11. Hukuk Dairesi 2019/772 E. , 2019/7839 K.
"İçtihat Metni"MAHKEMESİ : İSTANBUL 1.FİKRÎ VE SINAÎ HAKLAR HUKUK MAHKEMESİ
TÜRK MİLLETİ ADINA
Taraflar arasında görülen davada İstanbul 1.Fikrî ve Sınaî Haklar Hukuk Mahkemesince bozmaya uyularak verilen 15/05/2018 tarih ve 2018/98-2018/223 sayılı kararın Yargıtayca incelenmesinin taraf vekilleri tarafından istenildiği ve temyiz dilekçesinin süresi içinde verildiği anlaşılmış olmakla, dava dosyası için Tetkik Hakimi ... tarafından düzenlenen rapor dinlendikten ve yine dosya içerisindeki dilekçe, layihalar, duruşma tutanakları ve tüm belgeler okunup, incelendikten sonra işin gereği görüşülüp, düşünüldü:
Davacı-karşı davalı vekili, davalının SATEN unsurlu markalarının (15478, 202890, 173532, 020431, 016347 nolu markalar) müvekkilinin 1985 ve 1988 yıllarından beri tescilli olan çok tanınmış ÇBS SATEN ve SATEN markaları ile benzer olduğunu ileri sürerek, davalı markalarının iptali ile terkinini talep ve dava etmiştir.

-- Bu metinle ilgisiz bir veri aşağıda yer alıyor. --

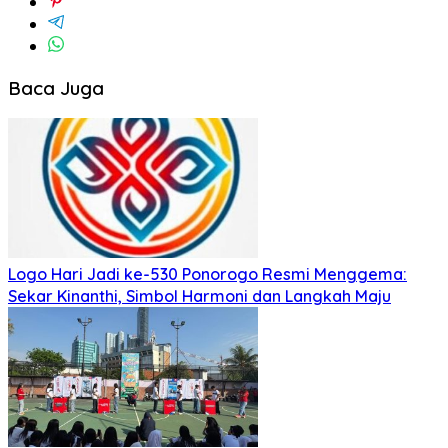
Baca Juga
Logo Hari Jadi ke-530 Ponorogo Resmi Menggema:
Sekar Kinanthi, Simbol Harmoni dan Langkah Maju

Davalı-karşı davacı vekili, boya sektöründe parlaklık derecesini ifade eden "Saten" ibaresinin tek başına tescilinin mümkün olmadığını, müvekkiline ait markalarda yeterli ayırt edici eklerin bulunduğunu savunarak, davanın reddine karar verilmesini talep etmiş, karşı davada ise, karşı davalıya ait 86151 ve 107887 sayılı markaların hükümsüzlüğü ile sicilden terkinine karar verilmesini talep ve dava etmiştir.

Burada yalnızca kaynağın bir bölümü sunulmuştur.